Reliant also blasted California critics who it said implied that there was an "alleged massive transfer of wealth" to Texas-based entities, calling it "implausible, since the largest outside supplier to California was the Canadian supplier, British Columbia Hydro, which together with numerous Western suppliers provided the majority of energy to California from outside the state, as documented by the California Independent System Operators's only report of alleged overcharges."
Reliant did not discount how natural gas prices skyrocketed during the alleged overcharging period, and instead, struck at those charges head on. "Indeed," it said, "wholesale power costs increased approximately fivefold over this period." However, the marketer noted that what is "typically ignored" is a "critical discussion of the factors" that resulted in higher costs, which included its "serious" supply and demand imbalance. A too-heavy reliance on hydropower, followed by drought conditions, hurt the state, along with a "dramatic reduction in imports" in 2000. The cost of natural gas skyrocketing was but one contributing factor, along with the state's "lack of infrastructure upgrades" to support the increased gas demand as the hydropower drought continued.
Increased revenues, Reliant noted, were not added to the independent generators' balance sheet. Its analysis showed that "more than half of the power revenues in 2000 flowed to the IOUs and LADWP...the IOUs have received not only a significant portion of the revenue...but enjoyed a disproportionately greater increase in profit margin, as their production costs are not linked to natural gas prices." Reliant estimates the IOUs and LADWP received more than 54% of the wholesale power revenues in 2000, and the "other parties," which include BC Hydro and Bonneville Power Administration received about 22% of last year's revenue.
Reliant called the State of California's claims that it owes "billions of dollars in refunds" absurd, instead suggesting that the "relevant refund period is less than $139 million." It said that total operating margin "only takes into account fuel expenses, emission costs and variable operations and maintenance costs, but does not provide for any return on and of capital, does not cover other fixed costs and does not reflect interest expenses or taxes for spot market transactions during the revenue refund period," highlighting "the absurd nature of refund claims that have been made to date."
Last week, Reliant's John Stout, who runs the company's California operations, revealed that the company already has offered to pay California $50 million in refunds as part of a general settlement of alleged overcharges.
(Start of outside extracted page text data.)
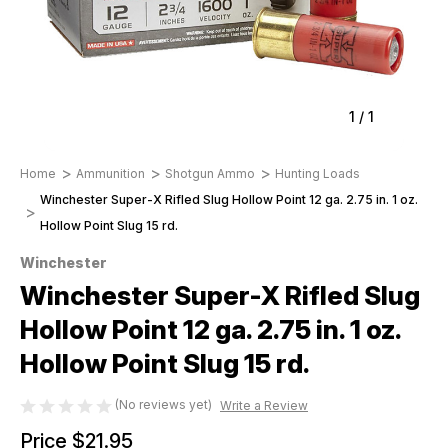
1
/
1
Home
Ammunition
Shotgun Ammo
Hunting Loads
Winchester Super-X Rifled Slug Hollow Point 12 ga. 2.75 in. 1 oz.
Hollow Point Slug 15 rd.
Winchester
Winchester Super-X Rifled Slug
Hollow Point 12 ga. 2.75 in. 1 oz.
Hollow Point Slug 15 rd.
(No reviews yet)
Write a Review
Price
$21.95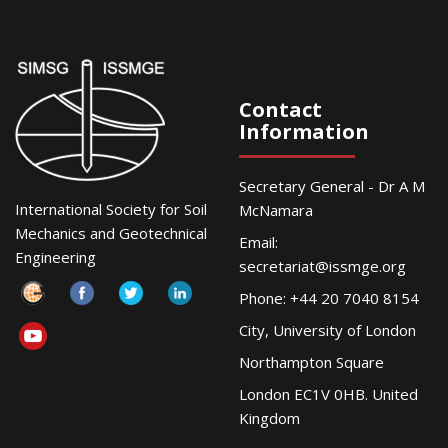
Contact
Information
Secretary General - Dr A M
International Society for Soil
McNamara
Mechanics and Geotechnical
Email:
Engineering
secretariat@issmge.org
Phone: +44 20 7040 8154
City, University of London
Northampton Square
London EC1V 0HB. United
Kingdom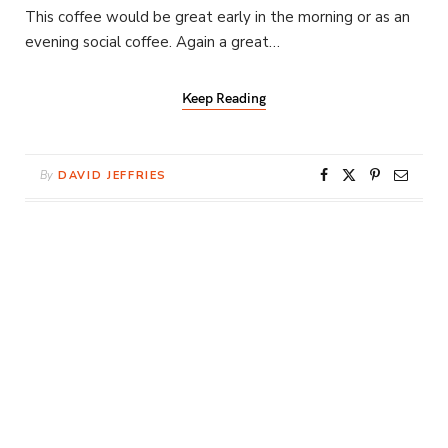
This coffee would be great early in the morning or as an
evening social coffee. Again a great…
Keep Reading
By
DAVID JEFFRIES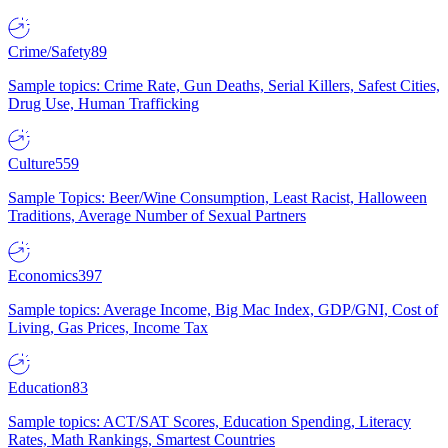
Crime/Safety
89
Sample topics: Crime Rate, Gun Deaths, Serial Killers, Safest Cities,
Drug Use, Human Trafficking
Culture
559
Sample Topics: Beer/Wine Consumption, Least Racist, Halloween
Traditions, Average Number of Sexual Partners
Economics
397
Sample topics: Average Income, Big Mac Index, GDP/GNI, Cost of
Living, Gas Prices, Income Tax
Education
83
Sample topics: ACT/SAT Scores, Education Spending, Literacy
Rates, Math Rankings, Smartest Countries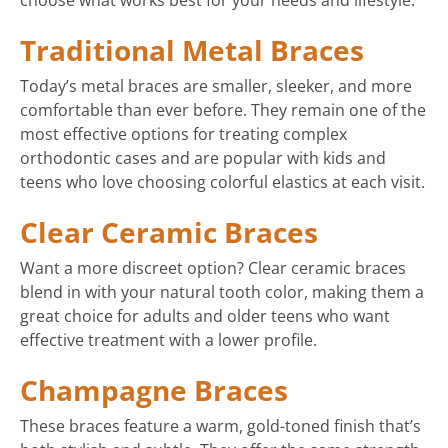
choose what works best for your needs and lifestyle:
Traditional Metal Braces
Today’s metal braces are smaller, sleeker, and more
comfortable than ever before. They remain one of the
most effective options for treating complex
orthodontic cases and are popular with kids and
teens who love choosing colorful elastics at each visit.
Clear Ceramic Braces
Want a more discreet option? Clear ceramic braces
blend in with your natural tooth color, making them a
great choice for adults and older teens who want
effective treatment with a lower profile.
Champagne Braces
These braces feature a warm, gold-toned finish that’s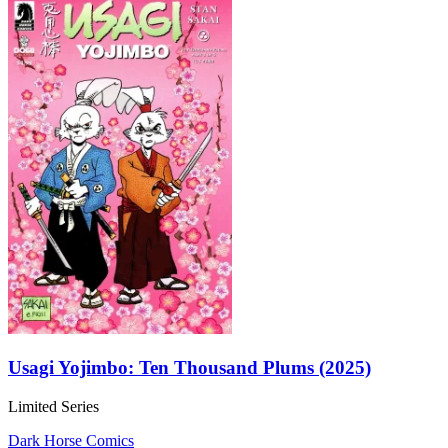
Usagi Yojimbo: Ten Thousand Plums (2025)
Limited Series
Dark Horse Comics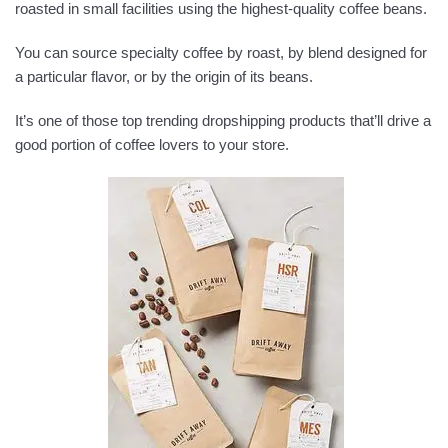
roasted in small facilities using the highest-quality coffee beans.
You can source specialty coffee by roast, by blend designed for
a particular flavor, or by the origin of its beans.
It’s one of those top trending dropshipping products that’ll drive a
good portion of coffee lovers to your store.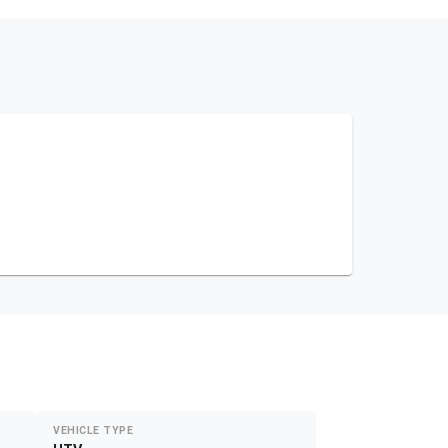
VEHICLE TYPE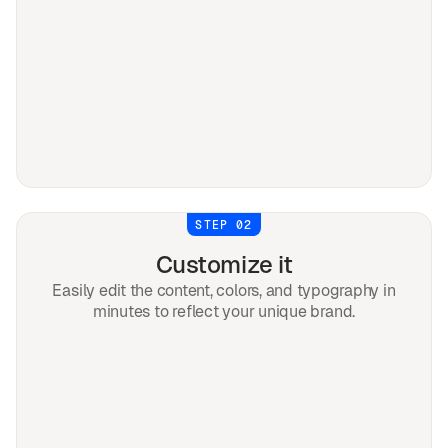
STEP 02
Customize it
Easily edit the content, colors, and typography in
minutes to reflect your unique brand.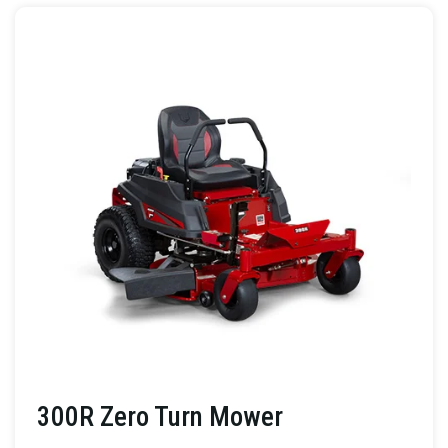
300R Zero Turn Mower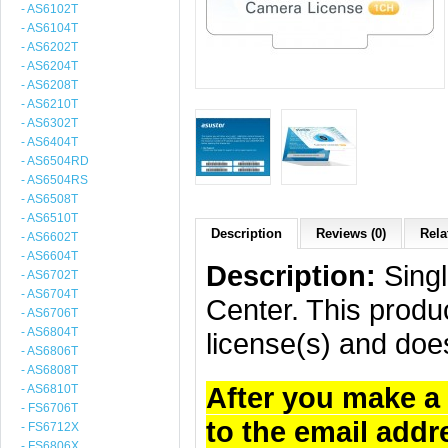
- AS6102T
- AS6104T
- AS6202T
- AS6204T
- AS6208T
- AS6210T
- AS6302T
- AS6404T
- AS6504RD
- AS6504RS
- AS6508T
- AS6510T
Description
Reviews (0)
Rela
- AS6602T
- AS6604T
Description:
Singl
- AS6702T
- AS6704T
Center. This produc
- AS6706T
- AS6804T
license(s) and doe
- AS6806T
- AS6808T
After you make a 
- AS6810T
- FS6706T
to the email addr
- FS6712X
- FS6806X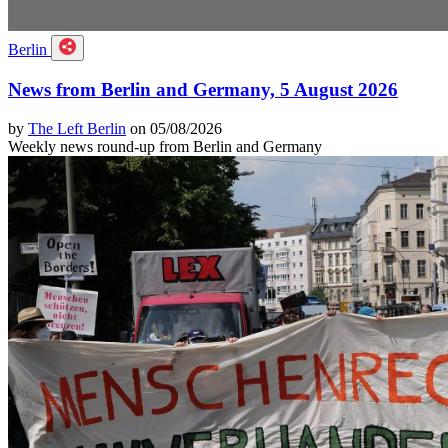
Berlin
News from Berlin and Germany, 5 August 2026
by
The Left Berlin
on 05/08/2026
Weekly news round-up from Berlin and Germany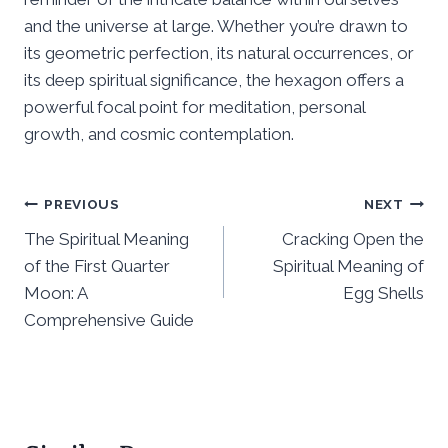
and the universe at large. Whether you’re drawn to
its geometric perfection, its natural occurrences, or
its deep spiritual significance, the hexagon offers a
powerful focal point for meditation, personal
growth, and cosmic contemplation.
Post
PREVIOUS
NEXT
The Spiritual Meaning
Cracking Open the
navigation
of the First Quarter
Spiritual Meaning of
Moon: A
Egg Shells
Comprehensive Guide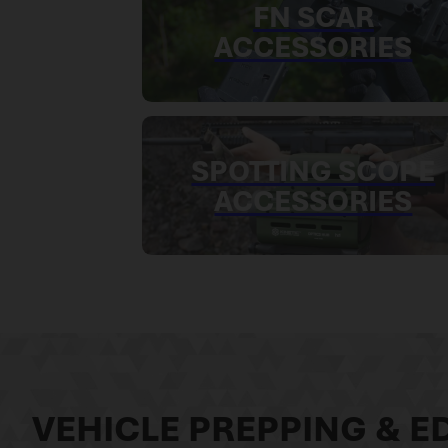
FN SCAR
ACCESSORIES
SPOTTING SCOPE
ACCESSORIES
VEHICLE PREPPING & ED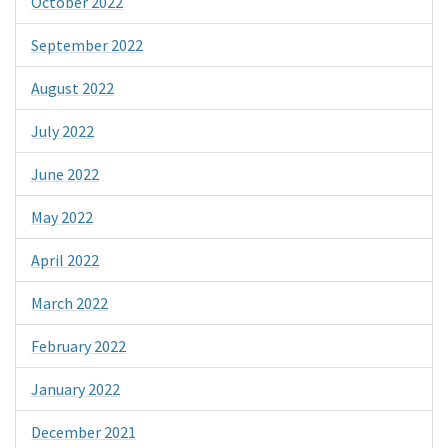
October 2022
September 2022
August 2022
July 2022
June 2022
May 2022
April 2022
March 2022
February 2022
January 2022
December 2021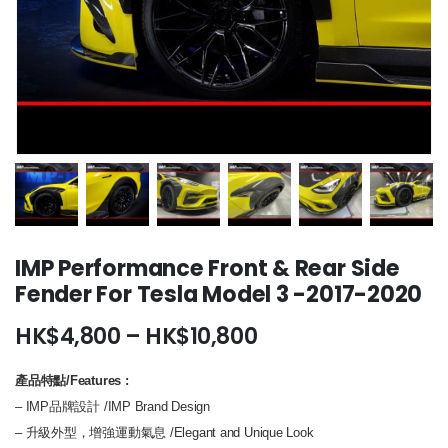
IMP Performance Front & Rear Side
Fender For Tesla Model 3 -2017-2020
Price
HK$
4,800
–
HK$
10,800
range:
HK$4,800
產品特點/Features
:
through
– IMP品牌設計 /IMP Brand Design
HK$10,800
– 升級外型，增強運動氣息 /Elegant and Unique Look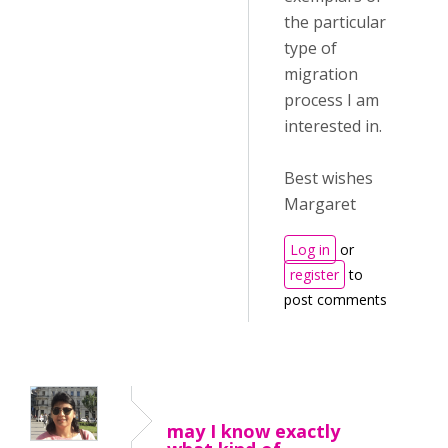
the particular
type of
migration
process I am
interested in.
Best wishes
Margaret
Log in
or
register
to
post comments
may I know exactly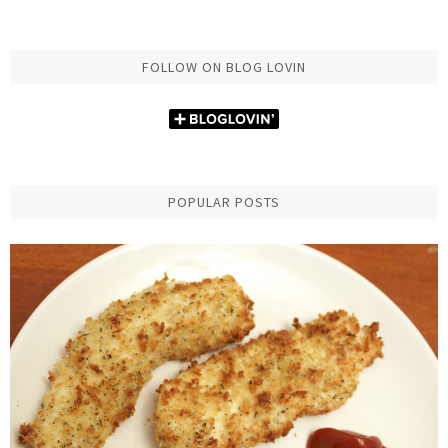
FOLLOW ON BLOG LOVIN
POPULAR POSTS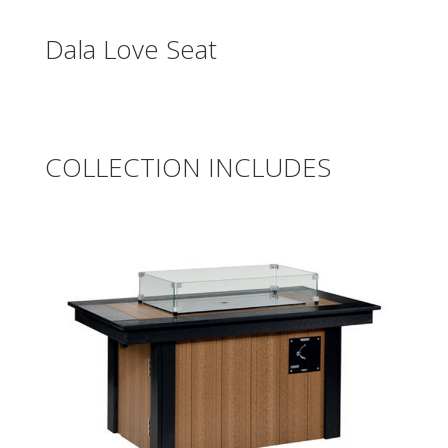
Dala Love Seat
COLLECTION INCLUDES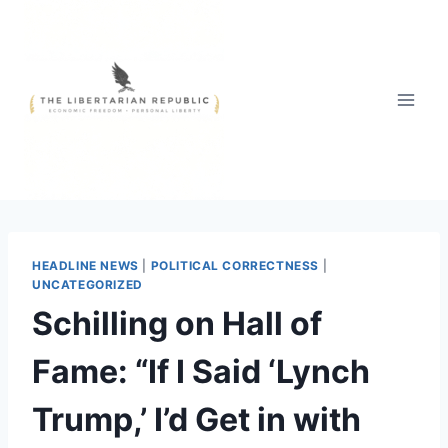
Skip
to
content
HEADLINE NEWS
|
POLITICAL CORRECTNESS
|
UNCATEGORIZED
Schilling on Hall of
Fame: “If I Said ‘Lynch
Trump,’ I’d Get in with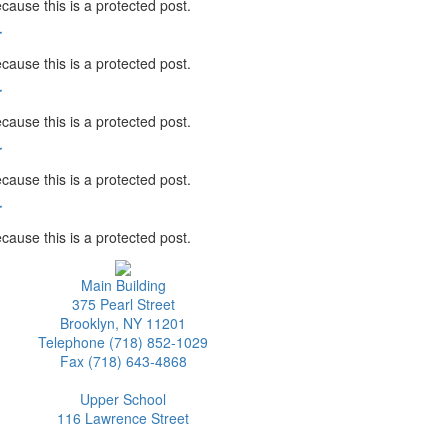
cause this is a protected post.
r
cause this is a protected post.
r
cause this is a protected post.
r
cause this is a protected post.
r
cause this is a protected post.
Main Building
375 Pearl Street
Brooklyn, NY 11201
Telephone (718) 852-1029
Fax (718) 643-4868
Upper School
116 Lawrence Street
Stout said that the state miscalculated the actual cost of natural gas prices and did not calculate the related costs. California officials, he said, have demanded that Reliant refund the state $376 million for overcharges between October 2000 and February 2001, but the company calculated the $50 million refund offer for the longer period between October 2000 and May 2001. The refund offer was only to be made as part of a complete settlement with the state concerning future lawsuits and credit issues, Stout said.